> TEKS LATIHAN
==============================
Indonesia memiliki luas perkebunan sawit sekitar 16.8 juta hektar. Dari luasan tersebut, dengan mengikuti norma pengelolaan perkebunan sawit diperlukan sekitar 4 persen di-replanting setiap tahun agar komposisi tanaman relatif seimbang untuk menjamin stabilitas produksi minyak sawit. Dari kebun replanting tersebut, terdapat batang pohon sawit ditumbang yang dapat menghasilkan nira untuk produksi gula merah sawit (Fauzi, 2006; Tim Riset PASPI, 2019). 

Berdasarkan pengalaman petani di berbagai daerah, pohon batang kelapa sawit yang sudah ditebang ini dapat menghasilkan air nira selama 30-40 hari dengan produksi 5-7 liter per hari. Apabila air nira ini diolah menjadi gula merah, dengan tingkat rendemen gula 20 – 30 persen maka dapat dihasilkan gula merah sawit 1.2 – 1.75 kg/pohon/hari selama fase produksi air nira tersebut. Artinya selama 30 hari dapat diperoleh sekitar 6.84 ton/hektar replanting. Jika luasan replanting sawit Indonesia sekitar 572 ribu hektar per tahun, maka produksi gula merah per tahun dapat mencapai 3.9 juta ton/tahun (Siahaan, 2018).
==============================
> PETIKAN DATA
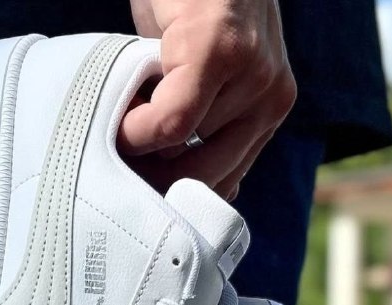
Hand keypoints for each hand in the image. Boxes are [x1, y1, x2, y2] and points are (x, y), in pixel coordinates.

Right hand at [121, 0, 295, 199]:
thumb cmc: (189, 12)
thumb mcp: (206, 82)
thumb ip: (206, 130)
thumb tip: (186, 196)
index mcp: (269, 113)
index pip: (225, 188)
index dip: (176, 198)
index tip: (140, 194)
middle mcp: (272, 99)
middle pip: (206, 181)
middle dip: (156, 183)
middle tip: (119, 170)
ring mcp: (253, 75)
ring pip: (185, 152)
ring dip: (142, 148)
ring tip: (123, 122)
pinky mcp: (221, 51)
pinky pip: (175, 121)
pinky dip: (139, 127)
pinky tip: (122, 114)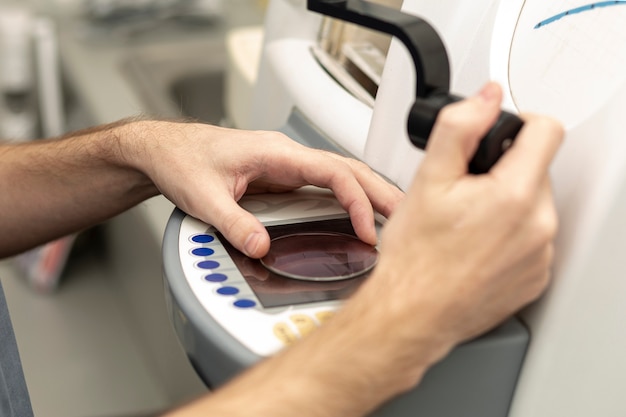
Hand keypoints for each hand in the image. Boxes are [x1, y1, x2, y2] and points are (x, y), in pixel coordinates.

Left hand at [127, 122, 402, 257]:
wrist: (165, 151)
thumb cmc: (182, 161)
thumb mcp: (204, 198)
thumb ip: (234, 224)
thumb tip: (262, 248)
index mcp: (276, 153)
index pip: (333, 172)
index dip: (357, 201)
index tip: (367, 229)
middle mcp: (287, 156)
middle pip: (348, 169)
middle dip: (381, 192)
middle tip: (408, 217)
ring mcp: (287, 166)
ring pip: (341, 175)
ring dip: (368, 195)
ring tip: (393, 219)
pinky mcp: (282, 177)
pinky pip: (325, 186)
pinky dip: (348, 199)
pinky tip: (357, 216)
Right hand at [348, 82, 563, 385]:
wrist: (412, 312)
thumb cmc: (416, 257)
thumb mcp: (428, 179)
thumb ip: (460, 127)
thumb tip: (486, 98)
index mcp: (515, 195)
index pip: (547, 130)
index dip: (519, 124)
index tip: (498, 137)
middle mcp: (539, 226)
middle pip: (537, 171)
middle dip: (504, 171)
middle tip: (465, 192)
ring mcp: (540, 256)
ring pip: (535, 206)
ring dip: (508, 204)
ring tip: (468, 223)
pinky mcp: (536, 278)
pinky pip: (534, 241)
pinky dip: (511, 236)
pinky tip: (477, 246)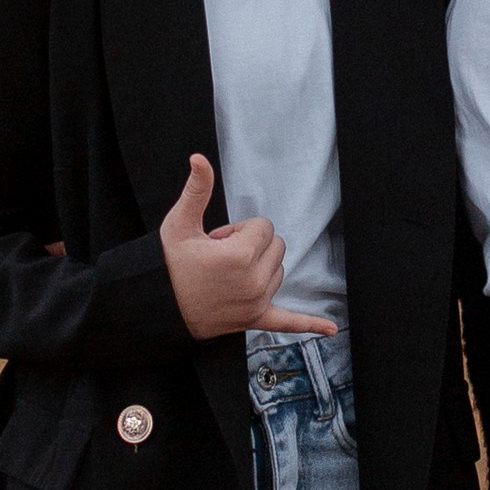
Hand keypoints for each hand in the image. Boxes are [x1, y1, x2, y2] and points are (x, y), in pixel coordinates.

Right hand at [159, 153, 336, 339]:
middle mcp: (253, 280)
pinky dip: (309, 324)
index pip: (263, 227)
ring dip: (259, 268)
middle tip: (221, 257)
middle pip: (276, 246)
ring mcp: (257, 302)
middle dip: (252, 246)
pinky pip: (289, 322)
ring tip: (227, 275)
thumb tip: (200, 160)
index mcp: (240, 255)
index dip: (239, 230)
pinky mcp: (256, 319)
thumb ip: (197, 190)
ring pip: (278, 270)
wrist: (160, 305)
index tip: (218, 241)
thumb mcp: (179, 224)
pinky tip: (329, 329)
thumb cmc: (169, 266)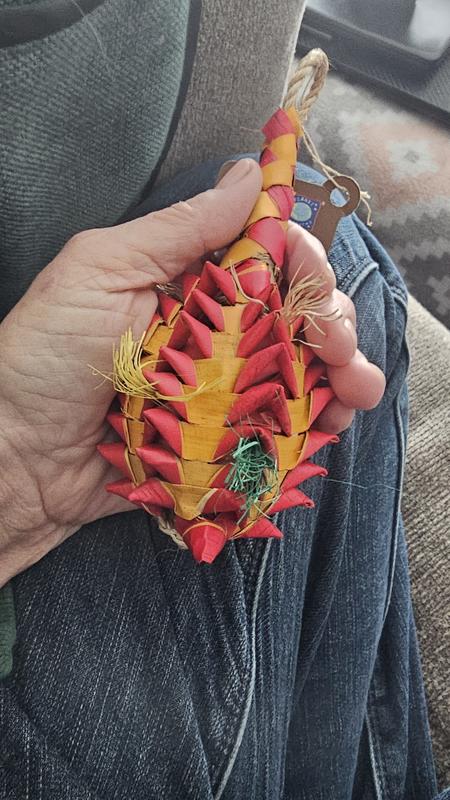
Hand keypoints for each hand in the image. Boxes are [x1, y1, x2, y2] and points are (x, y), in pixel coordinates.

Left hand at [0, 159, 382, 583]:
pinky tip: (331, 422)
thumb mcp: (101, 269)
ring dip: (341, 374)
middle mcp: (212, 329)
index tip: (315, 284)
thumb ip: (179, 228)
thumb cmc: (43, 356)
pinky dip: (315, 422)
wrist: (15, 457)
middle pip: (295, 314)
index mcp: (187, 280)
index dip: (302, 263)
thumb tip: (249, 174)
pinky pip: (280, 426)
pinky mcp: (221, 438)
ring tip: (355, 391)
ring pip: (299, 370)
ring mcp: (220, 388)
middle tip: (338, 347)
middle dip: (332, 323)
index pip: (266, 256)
==============================
> YANG PERLU DIKERJAKAN
Kembalikan bagian teks latihan tentang gula merah sawit, dimulai dari "Indonesia memiliki luas" dan berlanjut hingga "Riset PASPI, 2019).", tanpa mengubah satu kata pun. Baris-baris data tidak diperlukan untuk tugas ini.

> HASIL TUGAS
Indonesia memiliki luas perkebunan sawit sekitar 16.8 juta hektar. Dari luasan tersebut, dengan mengikuti norma pengelolaan perkebunan sawit diperlukan sekitar 4 persen di-replanting setiap tahun agar komposisi tanaman relatif seimbang untuk menjamin stabilitas produksi minyak sawit. Dari kebun replanting tersebut, terdapat batang pohon sawit ditumbang yang dapat menghasilkan nira untuk produksi gula merah sawit (Fauzi, 2006; Tim Riset PASPI, 2019).